++++ DATA TO USE ++++
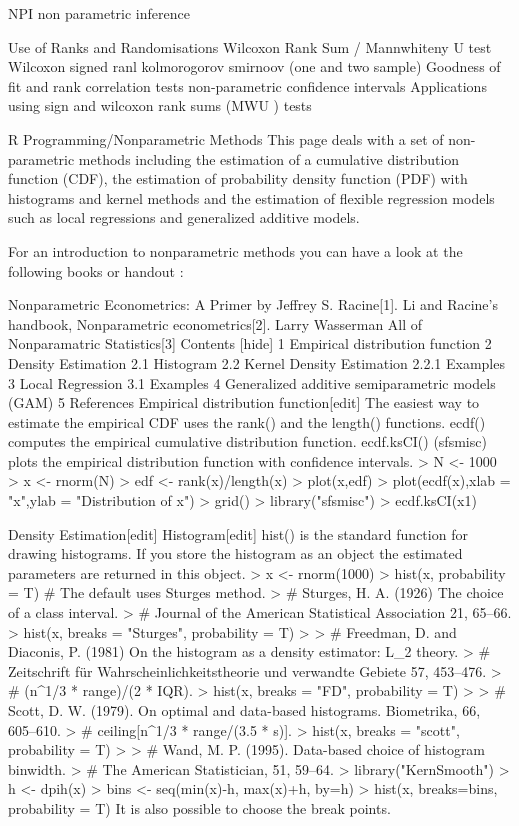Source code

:
NPI non parametric inference

Use of Ranks and Randomisations
Wilcoxon Rank Sum  / Mannwhiteny U test
Wilcoxon signed ranl
kolmorogorov smirnoov (one and two sample)
Goodness of fit and rank correlation tests
non-parametric confidence intervals
Applications using sign and wilcoxon rank sums (MWU ) tests

R Programming/Nonparametric Methods
This page deals with a set of non-parametric methods including the estimation of a cumulative distribution function (CDF), the estimation of probability density function (PDF) with histograms and kernel methods and the estimation of flexible regression models such as local regressions and generalized additive models.

For an introduction to nonparametric methods you can have a look at the following books or handout :

Nonparametric Econometrics: A Primer by Jeffrey S. Racine[1].
Li and Racine's handbook, Nonparametric econometrics[2].
Larry Wasserman All of Nonparamatric Statistics[3]
Contents  [hide] 
1 Empirical distribution function
2 Density Estimation
2.1 Histogram
2.2 Kernel Density Estimation
2.2.1 Examples
3 Local Regression
3.1 Examples
4 Generalized additive semiparametric models (GAM)
5 References
Empirical distribution function[edit]
The easiest way to estimate the empirical CDF uses the rank() and the length() functions.
ecdf() computes the empirical cumulative distribution function.
ecdf.ksCI() (sfsmisc) plots the empirical distribution function with confidence intervals.
> N <- 1000
> x <- rnorm(N)
> edf <- rank(x)/length(x)
> plot(x,edf)
> plot(ecdf(x),xlab = "x",ylab = "Distribution of x")
> grid()
> library("sfsmisc")
> ecdf.ksCI(x1)


Density Estimation[edit]
Histogram[edit]
hist() is the standard function for drawing histograms. If you store the histogram as an object the estimated parameters are returned in this object.
> x <- rnorm(1000)
> hist(x, probability = T) # The default uses Sturges method.
> # Sturges, H. A. (1926) The choice of a class interval.
> # Journal of the American Statistical Association 21, 65–66. 
> hist(x, breaks = "Sturges", probability = T)
> 
> # Freedman, D. and Diaconis, P. (1981) On the histogram as a density estimator: L_2 theory.
> # Zeitschrift für Wahrscheinlichkeitstheorie und verwandte Gebiete 57, 453–476. 
> # (n^1/3 * range)/(2 * IQR).
> hist(x, breaks = "FD", probability = T)
> 
> # Scott, D. W. (1979). On optimal and data-based histograms. Biometrika, 66, 605–610. 
> # ceiling[n^1/3 * range/(3.5 * s)].
> hist(x, breaks = "scott", probability = T)
> 
> # Wand, M. P. (1995). Data-based choice of histogram binwidth.
> # The American Statistician, 51, 59–64. 
> library("KernSmooth")
> h <- dpih(x)
> bins <- seq(min(x)-h, max(x)+h, by=h)
> hist(x, breaks=bins, probability = T)
It is also possible to choose the break points.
++++
> _WHAT IS NEEDED_: Reprint the entries above exactly, images removed.

> _FINISHED EXERCISE_:
Source code

:
NPI non parametric inference

Use of Ranks and Randomisations
Wilcoxon Rank Sum  / Mannwhiteny U test
Wilcoxon signed ranl
kolmorogorov smirnoov (one and two sample)
Goodness of fit and rank correlation tests
non-parametric confidence intervals
Applications using sign and wilcoxon rank sums (MWU ) tests

R Programming/Nonparametric Methods
This page deals with a set of non-parametric methods including the estimation of a cumulative distribution function (CDF), the estimation of probability density function (PDF) with histograms and kernel methods and the estimation of flexible regression models such as local regressions and generalized additive models.

For an introduction to nonparametric methods you can have a look at the following books or handout :

Nonparametric Econometrics: A Primer by Jeffrey S. Racine[1].
Li and Racine's handbook, Nonparametric econometrics[2].
Larry Wasserman All of Nonparamatric Statistics[3]
Contents  [hide] 
1 Empirical distribution function
2 Density Estimation
2.1 Histogram
2.2 Kernel Density Estimation
2.2.1 Examples
3 Local Regression
3.1 Examples
4 Generalized additive semiparametric models (GAM)
5 References
Empirical distribution function[edit]
The easiest way to estimate the empirical CDF uses the rank() and the length() functions.
ecdf() computes the empirical cumulative distribution function.
ecdf.ksCI() (sfsmisc) plots the empirical distribution function with confidence intervals.
> N <- 1000
> x <- rnorm(N)
> edf <- rank(x)/length(x)
> plot(x,edf)
> plot(ecdf(x),xlab = "x",ylab = "Distribution of x")
> grid()
> library("sfsmisc")
> ecdf.ksCI(x1)


Density Estimation[edit]
Histogram[edit]
hist() is the standard function for drawing histograms. If you store the histogram as an object the estimated parameters are returned in this object.
> x <- rnorm(1000)
> hist(x, probability = T) # The default uses Sturges method.
> # Sturges, H. A. (1926) The choice of a class interval.
> # Journal of the American Statistical Association 21, 65–66. 
> hist(x, breaks = "Sturges", probability = T)
> 
> # Freedman, D. and Diaconis, P. (1981) On the histogram as a density estimator: L_2 theory.
> # Zeitschrift für Wahrscheinlichkeitstheorie und verwandte Gebiete 57, 453–476. 
> # (n^1/3 * range)/(2 * IQR).
> hist(x, breaks = "FD", probability = T)
> 
> # Scott, D. W. (1979). On optimal and data-based histograms. Biometrika, 66, 605–610. 
> # ceiling[n^1/3 * range/(3.5 * s)].
> hist(x, breaks = "scott", probability = T)
> 
> # Wand, M. P. (1995). Data-based choice of histogram binwidth.
> # The American Statistician, 51, 59–64. 
> library("KernSmooth")
> h <- dpih(x)
> bins <- seq(min(x)-h, max(x)+h, by=h)
> hist(x, breaks=bins, probability = T)
It is also possible to choose the break points.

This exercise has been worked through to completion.